[Start of section]

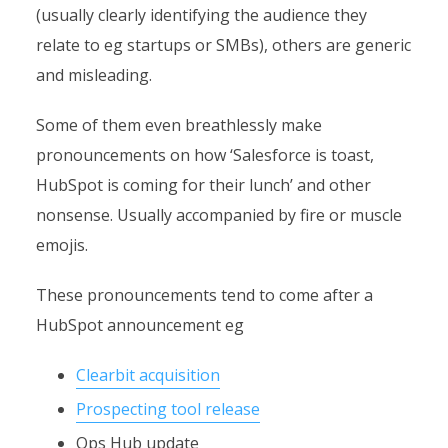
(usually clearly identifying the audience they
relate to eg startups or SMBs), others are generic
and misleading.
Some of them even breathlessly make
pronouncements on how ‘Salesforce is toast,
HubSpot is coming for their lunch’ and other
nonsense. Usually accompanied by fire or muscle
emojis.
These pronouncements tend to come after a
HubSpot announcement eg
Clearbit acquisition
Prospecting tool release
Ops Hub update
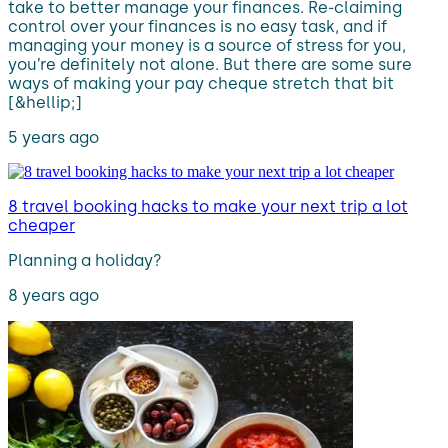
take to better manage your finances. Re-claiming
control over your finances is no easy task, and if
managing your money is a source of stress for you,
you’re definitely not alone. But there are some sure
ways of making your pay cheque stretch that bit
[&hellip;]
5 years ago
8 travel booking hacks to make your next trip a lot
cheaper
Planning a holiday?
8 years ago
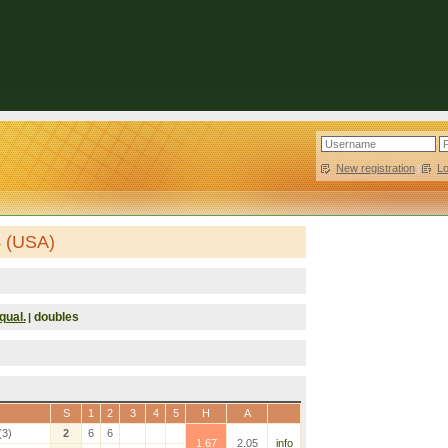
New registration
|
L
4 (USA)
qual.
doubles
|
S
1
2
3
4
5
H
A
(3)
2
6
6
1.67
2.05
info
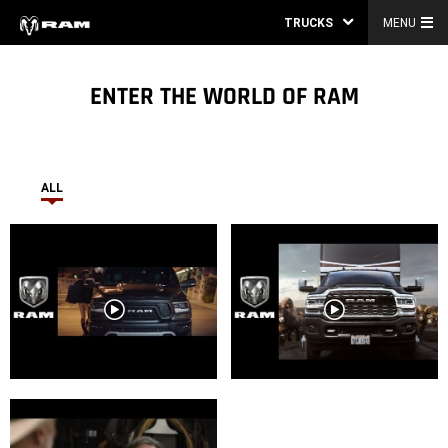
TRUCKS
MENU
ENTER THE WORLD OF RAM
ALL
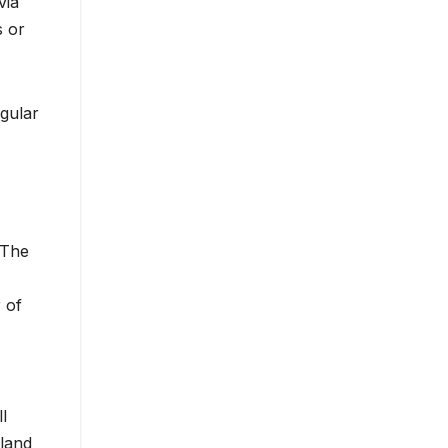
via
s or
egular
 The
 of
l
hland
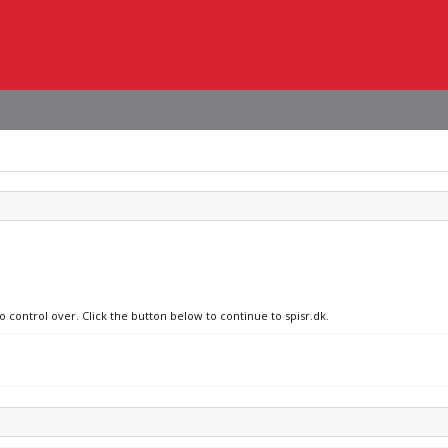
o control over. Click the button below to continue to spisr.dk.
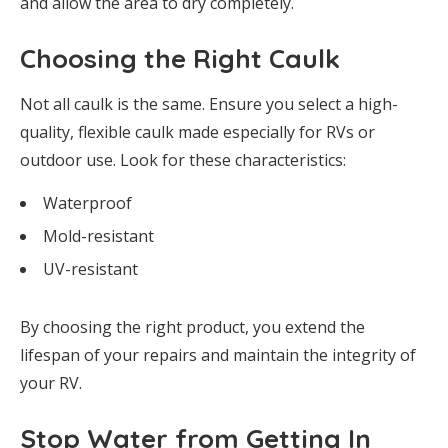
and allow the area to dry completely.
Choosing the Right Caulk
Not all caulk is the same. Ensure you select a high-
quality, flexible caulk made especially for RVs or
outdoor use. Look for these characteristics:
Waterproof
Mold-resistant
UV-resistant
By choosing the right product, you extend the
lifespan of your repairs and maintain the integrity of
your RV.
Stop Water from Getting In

[End of section]

**Problem statement**.
Rewrite the text from all the records above, swapping "finances" for "budget" wherever it appears and leaving everything else unchanged. Leave out the pictures.

**Solution**.
(usually clearly identifying the audience they
relate to eg startups or SMBs), others are generic
and misleading.
Some of them even breathlessly make
pronouncements on how ‘Salesforce is toast,
HubSpot is coming for their lunch’ and other
nonsense. Usually accompanied by fire or muscle
emojis.
These pronouncements tend to come after a
HubSpot announcement eg
Clearbit acquisition
Prospecting tool release
Ops Hub update
take to better manage your budget. Re-claiming
control over your budget is no easy task, and if
managing your money is a source of stress for you,
you’re definitely not alone. But there are some sure
ways of making your pay cheque stretch that bit
[&hellip;]
5 years ago
8 travel booking hacks to make your next trip a lot
cheaper
Planning a holiday?
8 years ago
New registration
|
L
4 (USA)
qual.
doubles
|
S
1
2
3
4
5
H
A
(3)
2
6
6
1.67
2.05
info
TRUCKS
MENU
ENTER THE WORLD OF RAM
ALL
via
s or
egular
 The
 of
l
hland
o control over. Click the button below to continue to spisr.dk.
and allow the area to dry completely.
Choosing the Right Caulk
Not all caulk is the same. Ensure you select a high-
quality, flexible caulk made especially for RVs or
outdoor use. Look for these characteristics:
Waterproof
Mold-resistant
UV-resistant
By choosing the right product, you extend the
lifespan of your repairs and maintain the integrity of
your RV.
Stop Water from Getting In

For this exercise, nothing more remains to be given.